M.S. started learning Carnatic music from a very early age and released her first recording at the age of 10.
She then began her Carnatic classical music training under Semmangudi Srinivasa Iyer and then
Hindustani classical training under Pandit Narayan Rao Vyas.
At 17, the child prodigy made her debut at the Madras Music Academy. Since then,
she performed countless musical forms in different languages such as Hindi, Bengali,
Gujarati, Tamil, Malayalam, Telugu, Sanskrit and Kannada.
Kalignar Karunanidhi
Karunanidhi entered politics at the age of 14 inspired listening to a speech by Alagiriswami of the Justice Party
by whom he was greatly influenced in 1932 and participated in Anti-Hindi agitations.
He founded an organisation for the local youth of his locality. He circulated a hand written newspaper
called Manavar Nesan to its members. Later he founded a student organisation called
Tamil Nadu Tamil Manavar Manram which was the first student wing of the Dravidan Movement.
Sivaji Ganesan
At the age of 9, Sivaji Ganesan was so interested in stage plays that he ran away from home
to pursue a career in theatre. His mother helped him get into a famous drama troupe.
Kamal Hasan
Kamal entered the film world as a child actor at the tender age of 6 in the film
Kalathur Kannamma and has been associated with the film world since then.
Ilaiyaraaja
Ilaiyaraaja's formative contact with music-making and performance came at the age of 14,
when he joined a travelling musical troupe headed by his elder brother, Pavalar Varadarajan
Viswanathan Anand
Anand's rise in the Indian chess world was meteoric. National level success came early for him
when he won the National Sub-Junior Chess Championship with a score of 9/9 in 1983 at the age of fourteen.
He became the youngest Indian to win the International Master Title at the age of fifteen, in 1984.

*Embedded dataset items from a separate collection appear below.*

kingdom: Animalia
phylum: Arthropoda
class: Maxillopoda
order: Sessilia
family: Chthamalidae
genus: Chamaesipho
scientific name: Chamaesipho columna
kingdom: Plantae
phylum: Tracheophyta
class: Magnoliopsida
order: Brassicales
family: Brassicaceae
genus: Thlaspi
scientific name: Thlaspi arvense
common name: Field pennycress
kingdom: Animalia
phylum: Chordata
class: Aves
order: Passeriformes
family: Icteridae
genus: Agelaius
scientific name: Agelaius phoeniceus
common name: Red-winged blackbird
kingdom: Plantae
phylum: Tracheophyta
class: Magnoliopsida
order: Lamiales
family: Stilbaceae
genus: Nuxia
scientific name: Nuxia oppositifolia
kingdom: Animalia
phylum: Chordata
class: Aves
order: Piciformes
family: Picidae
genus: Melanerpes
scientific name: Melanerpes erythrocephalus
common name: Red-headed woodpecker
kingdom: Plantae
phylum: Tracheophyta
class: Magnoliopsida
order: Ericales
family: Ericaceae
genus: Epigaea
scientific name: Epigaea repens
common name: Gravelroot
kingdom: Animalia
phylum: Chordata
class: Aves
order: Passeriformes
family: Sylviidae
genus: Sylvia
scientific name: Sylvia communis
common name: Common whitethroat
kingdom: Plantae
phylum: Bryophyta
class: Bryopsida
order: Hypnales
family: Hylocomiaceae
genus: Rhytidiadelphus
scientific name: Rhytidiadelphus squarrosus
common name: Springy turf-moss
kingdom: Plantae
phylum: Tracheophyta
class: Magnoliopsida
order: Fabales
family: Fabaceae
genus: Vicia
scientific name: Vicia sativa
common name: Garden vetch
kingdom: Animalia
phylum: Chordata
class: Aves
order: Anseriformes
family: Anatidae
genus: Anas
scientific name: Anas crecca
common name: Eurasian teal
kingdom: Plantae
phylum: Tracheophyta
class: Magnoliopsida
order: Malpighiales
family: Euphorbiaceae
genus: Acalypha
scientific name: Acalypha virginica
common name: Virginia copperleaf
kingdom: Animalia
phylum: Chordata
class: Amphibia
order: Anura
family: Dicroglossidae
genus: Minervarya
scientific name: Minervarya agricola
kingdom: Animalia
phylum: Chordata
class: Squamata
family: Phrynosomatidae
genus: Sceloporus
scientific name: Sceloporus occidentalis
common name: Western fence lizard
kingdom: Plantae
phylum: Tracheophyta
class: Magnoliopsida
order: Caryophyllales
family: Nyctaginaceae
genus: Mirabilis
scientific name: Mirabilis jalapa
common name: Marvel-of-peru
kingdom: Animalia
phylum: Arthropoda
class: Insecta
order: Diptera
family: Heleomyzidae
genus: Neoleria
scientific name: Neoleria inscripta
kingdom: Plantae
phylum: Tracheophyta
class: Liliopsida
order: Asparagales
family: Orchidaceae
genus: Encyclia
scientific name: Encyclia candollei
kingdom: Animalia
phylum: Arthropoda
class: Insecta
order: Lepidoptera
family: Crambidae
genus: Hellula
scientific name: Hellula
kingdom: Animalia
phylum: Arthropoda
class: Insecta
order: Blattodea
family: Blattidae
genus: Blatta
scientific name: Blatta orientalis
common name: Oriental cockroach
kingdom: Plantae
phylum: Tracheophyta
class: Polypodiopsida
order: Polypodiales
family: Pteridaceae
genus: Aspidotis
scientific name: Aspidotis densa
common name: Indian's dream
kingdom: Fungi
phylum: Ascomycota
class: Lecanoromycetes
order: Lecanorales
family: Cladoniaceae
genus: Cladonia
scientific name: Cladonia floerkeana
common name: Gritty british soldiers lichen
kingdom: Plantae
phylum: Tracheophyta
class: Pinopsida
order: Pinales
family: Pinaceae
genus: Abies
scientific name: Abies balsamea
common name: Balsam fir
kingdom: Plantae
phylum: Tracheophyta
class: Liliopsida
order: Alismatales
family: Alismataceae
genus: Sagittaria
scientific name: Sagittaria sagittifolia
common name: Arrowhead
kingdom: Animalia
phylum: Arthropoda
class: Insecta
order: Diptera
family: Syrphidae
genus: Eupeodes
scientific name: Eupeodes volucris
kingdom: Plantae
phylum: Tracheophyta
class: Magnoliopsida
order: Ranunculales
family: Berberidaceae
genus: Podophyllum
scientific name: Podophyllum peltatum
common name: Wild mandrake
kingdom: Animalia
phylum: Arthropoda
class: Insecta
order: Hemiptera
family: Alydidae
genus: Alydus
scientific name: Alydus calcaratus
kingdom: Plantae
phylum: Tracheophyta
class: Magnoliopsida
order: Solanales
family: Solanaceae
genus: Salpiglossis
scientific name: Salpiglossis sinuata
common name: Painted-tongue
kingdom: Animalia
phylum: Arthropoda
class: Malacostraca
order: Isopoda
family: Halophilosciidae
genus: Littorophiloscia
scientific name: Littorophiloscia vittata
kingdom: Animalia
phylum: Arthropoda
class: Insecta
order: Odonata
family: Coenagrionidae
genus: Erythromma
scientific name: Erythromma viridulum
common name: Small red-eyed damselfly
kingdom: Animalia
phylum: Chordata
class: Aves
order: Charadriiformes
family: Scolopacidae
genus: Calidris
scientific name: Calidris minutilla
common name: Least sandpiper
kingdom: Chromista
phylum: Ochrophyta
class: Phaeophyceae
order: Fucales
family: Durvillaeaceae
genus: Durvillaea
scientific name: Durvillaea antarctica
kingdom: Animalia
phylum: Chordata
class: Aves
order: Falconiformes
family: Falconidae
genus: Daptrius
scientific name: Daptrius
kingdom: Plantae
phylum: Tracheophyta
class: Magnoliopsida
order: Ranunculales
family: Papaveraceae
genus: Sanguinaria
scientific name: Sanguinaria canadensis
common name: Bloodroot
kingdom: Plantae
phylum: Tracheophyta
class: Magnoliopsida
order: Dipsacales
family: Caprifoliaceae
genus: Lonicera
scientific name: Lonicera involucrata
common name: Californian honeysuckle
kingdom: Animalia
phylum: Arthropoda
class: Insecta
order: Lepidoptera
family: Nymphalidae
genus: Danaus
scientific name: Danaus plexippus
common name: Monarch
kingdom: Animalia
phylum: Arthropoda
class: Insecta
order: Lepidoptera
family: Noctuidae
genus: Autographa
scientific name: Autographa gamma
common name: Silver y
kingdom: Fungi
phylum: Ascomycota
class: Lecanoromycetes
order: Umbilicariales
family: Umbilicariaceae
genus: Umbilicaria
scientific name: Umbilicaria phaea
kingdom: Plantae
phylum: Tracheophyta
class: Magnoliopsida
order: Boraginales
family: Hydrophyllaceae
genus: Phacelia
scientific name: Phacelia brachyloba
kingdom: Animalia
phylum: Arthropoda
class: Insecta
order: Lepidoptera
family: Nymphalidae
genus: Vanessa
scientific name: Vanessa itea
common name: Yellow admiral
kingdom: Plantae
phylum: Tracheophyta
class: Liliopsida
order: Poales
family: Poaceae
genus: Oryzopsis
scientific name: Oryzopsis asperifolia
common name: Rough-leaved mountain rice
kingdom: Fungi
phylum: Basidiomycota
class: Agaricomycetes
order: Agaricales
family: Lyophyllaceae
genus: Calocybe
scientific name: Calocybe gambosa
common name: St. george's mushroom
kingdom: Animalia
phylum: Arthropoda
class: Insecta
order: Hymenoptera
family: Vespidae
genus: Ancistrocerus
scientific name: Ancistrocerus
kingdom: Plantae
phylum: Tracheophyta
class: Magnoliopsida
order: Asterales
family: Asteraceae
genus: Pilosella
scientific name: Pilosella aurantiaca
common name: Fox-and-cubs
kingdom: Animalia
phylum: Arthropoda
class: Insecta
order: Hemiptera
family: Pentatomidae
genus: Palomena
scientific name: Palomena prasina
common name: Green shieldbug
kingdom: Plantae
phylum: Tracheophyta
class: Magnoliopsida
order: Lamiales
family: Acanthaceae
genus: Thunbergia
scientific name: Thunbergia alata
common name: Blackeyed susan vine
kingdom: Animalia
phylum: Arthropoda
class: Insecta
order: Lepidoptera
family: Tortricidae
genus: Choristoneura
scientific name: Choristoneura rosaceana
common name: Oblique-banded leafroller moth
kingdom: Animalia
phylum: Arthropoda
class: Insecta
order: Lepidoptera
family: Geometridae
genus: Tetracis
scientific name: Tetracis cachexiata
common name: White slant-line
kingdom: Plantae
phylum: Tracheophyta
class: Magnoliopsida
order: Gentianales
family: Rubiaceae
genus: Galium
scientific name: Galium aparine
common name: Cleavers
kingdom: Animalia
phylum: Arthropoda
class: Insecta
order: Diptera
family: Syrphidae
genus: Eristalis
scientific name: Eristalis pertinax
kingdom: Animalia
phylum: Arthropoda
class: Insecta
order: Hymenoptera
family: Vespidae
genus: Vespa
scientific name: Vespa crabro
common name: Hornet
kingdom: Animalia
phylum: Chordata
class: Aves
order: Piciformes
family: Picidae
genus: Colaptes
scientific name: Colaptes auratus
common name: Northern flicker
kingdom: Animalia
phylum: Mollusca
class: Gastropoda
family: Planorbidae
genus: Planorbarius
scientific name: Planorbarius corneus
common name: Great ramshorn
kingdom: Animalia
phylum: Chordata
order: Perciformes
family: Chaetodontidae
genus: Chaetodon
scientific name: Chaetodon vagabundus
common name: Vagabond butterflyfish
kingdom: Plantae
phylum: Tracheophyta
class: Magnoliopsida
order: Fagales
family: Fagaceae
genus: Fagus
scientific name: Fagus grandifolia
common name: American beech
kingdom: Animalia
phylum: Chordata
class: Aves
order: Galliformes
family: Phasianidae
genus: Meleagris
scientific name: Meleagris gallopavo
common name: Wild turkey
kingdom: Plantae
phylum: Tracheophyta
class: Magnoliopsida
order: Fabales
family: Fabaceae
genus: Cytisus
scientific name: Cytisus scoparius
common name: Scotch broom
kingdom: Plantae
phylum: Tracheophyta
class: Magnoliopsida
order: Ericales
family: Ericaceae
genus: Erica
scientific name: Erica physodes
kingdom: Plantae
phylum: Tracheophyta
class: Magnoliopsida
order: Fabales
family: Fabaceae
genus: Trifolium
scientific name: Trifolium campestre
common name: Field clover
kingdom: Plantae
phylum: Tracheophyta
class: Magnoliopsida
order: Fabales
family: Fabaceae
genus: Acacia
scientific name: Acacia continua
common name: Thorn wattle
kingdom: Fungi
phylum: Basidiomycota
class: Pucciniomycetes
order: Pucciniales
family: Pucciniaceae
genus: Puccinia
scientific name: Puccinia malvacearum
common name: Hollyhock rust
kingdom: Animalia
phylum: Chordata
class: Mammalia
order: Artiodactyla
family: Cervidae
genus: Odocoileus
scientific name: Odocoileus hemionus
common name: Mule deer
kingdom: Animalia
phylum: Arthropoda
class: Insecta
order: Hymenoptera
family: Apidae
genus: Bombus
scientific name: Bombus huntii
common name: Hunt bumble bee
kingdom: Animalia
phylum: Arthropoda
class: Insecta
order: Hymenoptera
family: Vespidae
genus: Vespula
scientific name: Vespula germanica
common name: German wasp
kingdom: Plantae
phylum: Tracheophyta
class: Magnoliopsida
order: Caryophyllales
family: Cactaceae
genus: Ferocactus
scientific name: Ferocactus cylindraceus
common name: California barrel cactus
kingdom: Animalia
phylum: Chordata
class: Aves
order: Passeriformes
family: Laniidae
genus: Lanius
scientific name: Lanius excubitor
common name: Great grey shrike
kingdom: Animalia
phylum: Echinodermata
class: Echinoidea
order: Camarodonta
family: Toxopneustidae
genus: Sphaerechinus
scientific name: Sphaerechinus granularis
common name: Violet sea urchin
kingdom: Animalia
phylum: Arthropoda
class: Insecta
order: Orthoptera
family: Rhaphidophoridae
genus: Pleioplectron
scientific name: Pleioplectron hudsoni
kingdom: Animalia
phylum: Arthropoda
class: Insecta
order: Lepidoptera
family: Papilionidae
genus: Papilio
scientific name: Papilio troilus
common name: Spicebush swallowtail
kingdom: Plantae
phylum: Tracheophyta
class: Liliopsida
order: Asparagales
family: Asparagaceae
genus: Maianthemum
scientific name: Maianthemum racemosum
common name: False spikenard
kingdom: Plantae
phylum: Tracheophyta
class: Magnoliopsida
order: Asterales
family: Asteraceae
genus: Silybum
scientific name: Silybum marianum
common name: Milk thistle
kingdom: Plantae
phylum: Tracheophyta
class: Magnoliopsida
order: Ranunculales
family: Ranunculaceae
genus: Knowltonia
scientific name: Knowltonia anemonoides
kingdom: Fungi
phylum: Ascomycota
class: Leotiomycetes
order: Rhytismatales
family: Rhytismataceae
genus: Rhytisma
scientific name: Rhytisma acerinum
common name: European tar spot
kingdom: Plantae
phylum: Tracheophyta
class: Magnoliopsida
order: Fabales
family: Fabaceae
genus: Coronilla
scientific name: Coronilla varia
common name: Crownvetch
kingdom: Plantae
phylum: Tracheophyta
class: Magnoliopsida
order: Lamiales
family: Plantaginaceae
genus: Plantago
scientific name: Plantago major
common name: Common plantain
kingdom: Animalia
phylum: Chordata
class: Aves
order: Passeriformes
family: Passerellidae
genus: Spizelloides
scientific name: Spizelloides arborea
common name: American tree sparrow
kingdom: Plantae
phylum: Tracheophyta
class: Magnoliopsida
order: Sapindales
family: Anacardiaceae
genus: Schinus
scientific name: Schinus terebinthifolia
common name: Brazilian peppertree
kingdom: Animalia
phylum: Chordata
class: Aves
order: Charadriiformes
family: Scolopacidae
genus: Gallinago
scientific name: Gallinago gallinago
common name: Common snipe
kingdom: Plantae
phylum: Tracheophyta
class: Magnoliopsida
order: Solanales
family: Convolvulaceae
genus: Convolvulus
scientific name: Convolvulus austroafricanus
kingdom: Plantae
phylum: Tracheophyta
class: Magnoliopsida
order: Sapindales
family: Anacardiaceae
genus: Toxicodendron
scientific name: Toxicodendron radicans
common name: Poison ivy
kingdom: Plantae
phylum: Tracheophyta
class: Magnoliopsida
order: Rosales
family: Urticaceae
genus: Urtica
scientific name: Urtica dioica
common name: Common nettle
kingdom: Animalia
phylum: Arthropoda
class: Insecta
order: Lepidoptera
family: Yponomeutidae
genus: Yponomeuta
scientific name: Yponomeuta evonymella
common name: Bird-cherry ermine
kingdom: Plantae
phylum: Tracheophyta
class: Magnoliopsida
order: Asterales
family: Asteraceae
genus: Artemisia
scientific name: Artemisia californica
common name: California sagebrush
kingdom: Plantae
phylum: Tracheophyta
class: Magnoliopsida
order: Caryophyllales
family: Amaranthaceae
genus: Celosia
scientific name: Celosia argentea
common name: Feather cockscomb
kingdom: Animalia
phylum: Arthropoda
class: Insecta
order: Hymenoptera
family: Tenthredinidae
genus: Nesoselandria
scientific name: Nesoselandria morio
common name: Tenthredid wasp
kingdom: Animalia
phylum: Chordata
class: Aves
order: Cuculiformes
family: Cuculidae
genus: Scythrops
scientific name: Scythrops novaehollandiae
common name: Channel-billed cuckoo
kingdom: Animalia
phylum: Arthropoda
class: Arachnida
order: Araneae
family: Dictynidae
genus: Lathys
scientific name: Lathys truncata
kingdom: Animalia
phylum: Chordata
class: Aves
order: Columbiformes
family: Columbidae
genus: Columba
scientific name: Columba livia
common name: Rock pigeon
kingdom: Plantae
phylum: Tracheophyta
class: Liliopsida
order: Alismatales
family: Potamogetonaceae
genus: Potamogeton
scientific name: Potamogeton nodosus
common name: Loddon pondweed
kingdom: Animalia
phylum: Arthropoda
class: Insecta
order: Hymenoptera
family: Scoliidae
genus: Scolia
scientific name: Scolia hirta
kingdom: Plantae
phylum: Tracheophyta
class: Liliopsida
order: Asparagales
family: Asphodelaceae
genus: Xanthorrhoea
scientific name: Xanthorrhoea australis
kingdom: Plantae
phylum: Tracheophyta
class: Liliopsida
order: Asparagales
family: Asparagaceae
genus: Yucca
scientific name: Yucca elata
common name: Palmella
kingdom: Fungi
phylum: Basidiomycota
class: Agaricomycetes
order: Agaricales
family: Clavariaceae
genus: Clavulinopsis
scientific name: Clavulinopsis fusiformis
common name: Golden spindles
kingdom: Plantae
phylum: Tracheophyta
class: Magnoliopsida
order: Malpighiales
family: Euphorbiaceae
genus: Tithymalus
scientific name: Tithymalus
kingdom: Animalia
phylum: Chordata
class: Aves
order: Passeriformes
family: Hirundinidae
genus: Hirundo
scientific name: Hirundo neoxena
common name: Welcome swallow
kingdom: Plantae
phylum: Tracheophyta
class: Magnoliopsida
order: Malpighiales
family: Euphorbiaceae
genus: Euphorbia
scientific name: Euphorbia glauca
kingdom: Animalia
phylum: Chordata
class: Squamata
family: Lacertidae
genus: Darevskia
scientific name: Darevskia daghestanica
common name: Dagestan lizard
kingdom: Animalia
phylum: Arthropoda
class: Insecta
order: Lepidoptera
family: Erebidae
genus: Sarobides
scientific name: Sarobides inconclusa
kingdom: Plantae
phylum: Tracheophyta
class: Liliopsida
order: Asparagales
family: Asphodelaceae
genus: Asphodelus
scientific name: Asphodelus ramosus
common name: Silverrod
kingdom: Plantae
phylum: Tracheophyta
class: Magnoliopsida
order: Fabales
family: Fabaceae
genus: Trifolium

At the age of sixteen he became the National Champion and won that title two more times.
In 1988, at the age of eighteen, he became India's first Grandmaster.
A.R.Rehman
At the age of 11, he joined the troupe of Indian composer Ilaiyaraaja as a keyboardist.
He later played on the orchestra of M. S. Viswanathan and Ramesh Naidu, and accompanied
Zakir Hussain and Kunnakudi Vaidyanathan on world tours.
Vairamuthu
Vairamuthu could compose poems even at the young age of twelve. The speeches of Periyar & Anna,
the writings of Karunanidhi and the works of eminent poets like Bharathi, Bharathidasan and
Kannadasan and the life in the countryside shaped the young poet's thinking.
While he was fourteen, he acquired the ability to write Yappu type of Venba poetry.